Fue simultáneo: vio a Tomás Oviedo y corrió hacia él con la angustia pintada en el rostro.
—¿Dónde anda Damián? —le espetó.
—¡Qué se yo!
—¡Cómo “qué se yo”! —Mónica levantó su mentón desafiante, apenas lograba contener la violencia de sus uñas.
—Supongo que sigue investigando el camino de la coca. ¿No te habló por teléfono?
—No te hagas el despistado. Vos le indicaste a quiénes debía ver y con quién contactarse. Es un operativo del que está informada la DEA, ¿no? Entonces sabés lo que pasa a cada minuto. Decime qué sabés y no pretendas confundirme.
—Qué ingenua sos, m’hija.
—¡No me digas “hija”!
—La DEA no se mete en asuntos locales; sólo investiga lo que puede repercutir en los Estados Unidos. Y yo no sé lo que pasa a cada minuto; no soy Dios. Me imagino que Damián ya debe de estar regresando. Tu padre le entregó cartas para un comandante y un juez. Hizo por tu noviecito más de lo que haría cualquiera. Y te voy a ser sincero: vos no valorás su inmensa generosidad.
—¡No preciso tus lecciones! Preciso que me digas cómo está Damián, por dónde viaja ahora y, sobre todo, qué peligros lo acechan.
—Ignoro por dónde anda ni cómo se siente. No me telefoneó ni una vez. Supongo que está feliz de conocer lo que quería. En cuanto a los peligros, no son mayores de los que te acechan a vos por ser la hija de un empresario como Wilson Castro.
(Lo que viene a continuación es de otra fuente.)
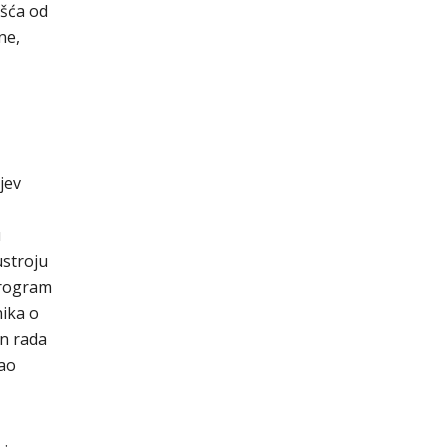
ešća od
ne,
jev
u
ustroju
Program
nika o
an rada
vao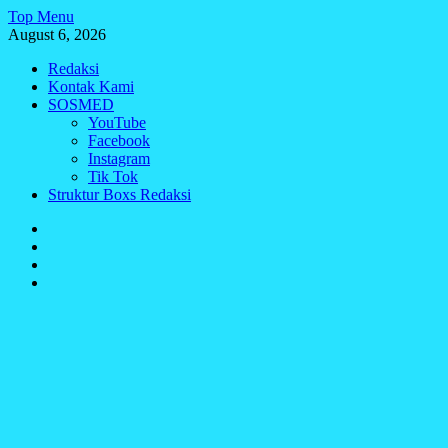
Skip
Top Menu
to
August 6, 2026
content
Redaksi
Kontak Kami
SOSMED
YouTube
Facebook
Instagram
Tik Tok
Struktur Boxs Redaksi
Redaksi
Kontak
Kami
SOSMED
Struktur
Boxs
Redaksi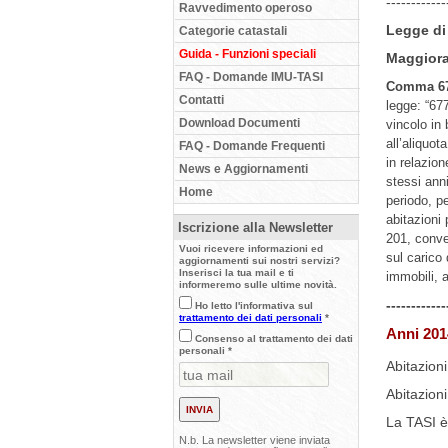
------------
Ravvedimento operoso
Legge di 
Categorie catastali
Guida - Funzioni speciali
Maggioraz
FAQ - Domande IMU-TASI
Comma 6
Contatti
legge:
“67
Download Documenti
vincolo
in
all’aliquo
FAQ - Domande Frequenti
in relazion
News e Aggiornamenti
stessi ann
Home
periodo, 
abitazioni 
Iscrizione alla Newsletter
201, conve
Vuoi ricevere informazioni ed
sul
carico 
aggiornamenti sui nostri servizi?
Inserisci la tua mail e ti
immobili, 
informeremo sulle ultime novità.
------------
Ho letto l'informativa sul
trattamento dei dati personali
*
Anni 201
Consenso al trattamento dei dati
personali *
Abitazion
Abitazioni
La TASI è 
N.b. La newsletter viene inviata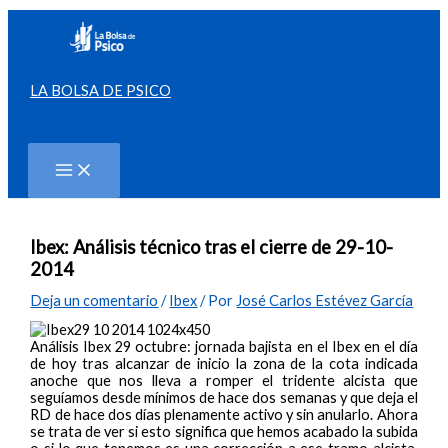
Ir
al
contenido
LA BOLSA DE PSICO
Buscar
Ibex: Análisis técnico tras el cierre de 29-10-
2014
Deja un comentario
/
Ibex
/ Por
José Carlos Estévez García
Análisis Ibex 29 octubre: jornada bajista en el Ibex en el día
de hoy tras alcanzar de inicio la zona de la cota indicada
anoche que nos lleva a romper el tridente alcista que
seguíamos desde mínimos de hace dos semanas y que deja el
RD de hace dos días plenamente activo y sin anularlo. Ahora
se trata de ver si esto significa que hemos acabado la subida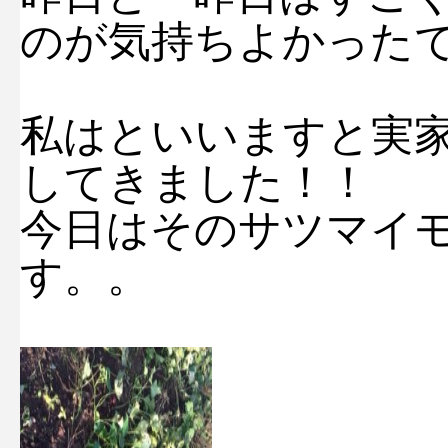
のが気持ちよかった
私はといいますと実
してきました！！
今日はそのサツマイ
す。。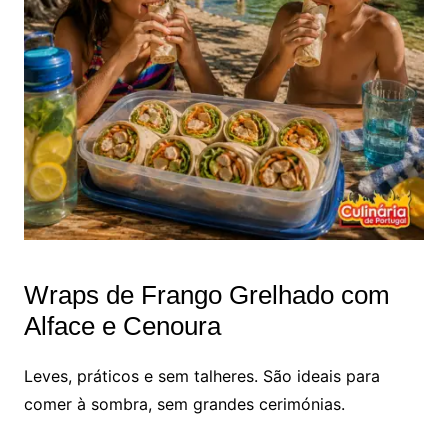
Wraps de Frango Grelhado com
Alface e Cenoura
Leves, práticos e sem talheres. São ideais para
comer à sombra, sem grandes cerimónias.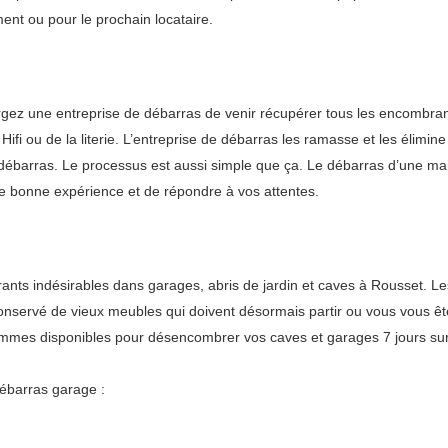
ent ou pour le prochain locataire.
argez une entreprise de débarras de venir récupérer tous les encombra
fi ou de la literie. L’entreprise de débarras les ramasse et les élimine
e débarras. Le processus est aussi simple que ça. Le débarras d’une mai
une bonne expérience et de répondre à vos attentes.
s indésirables dans garages, abris de jardin et caves à Rousset. Les 
 conservé de vieux meubles qui doivent désormais partir ou vous vous ê
mes disponibles pour désencombrer vos caves et garages 7 jours sur 7
ébarras garage :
—¡Tomás! ¡Ésa no es una respuesta!
—Bueno, tal vez corre más peligro que la hija de Wilson Castro, ya que me forzás la respuesta. Se ha metido en una ruta peligrosa, porque es un tarado. Pero vos lo elegiste de novio. Un verdadero tarado. ¿Pensás que con los narcotraficantes se juega?
—¡Vos me ocultás información!
—Estás acusando a tu padre. Él sabe tanto como yo, y los dos, sobre lo que te interesa, no sabemos nada.
Mónica dio media vuelta y fue hacia el cuarto de Dorothy. Su paso enérgico le sacudía la melena como un látigo que golpeaba alternadamente uno y otro lado de la nuca. Tomás se mordió los labios para que no le saliera una puteada.
Mónica encontró a su madre sentada frente al espejo, estudiándose las arrugas.
Arrastró una silla y se sentó a su lado. Apoyó el codo sobre la cómoda y la miró en silencio mientras se aquietaban sus pulsaciones. Necesitaba hacer algo para calmar la inquietud. Un presagio opresivo no la dejaba dormir. Estaba en medio de cabos sueltos que se agitaban sin tocarse. Su padre había partido a Mendoza y su madre parecía más autista que nunca. Tomás Oviedo le estaba resultando francamente insoportable. Hacía días que Damián no la llamaba por teléfono.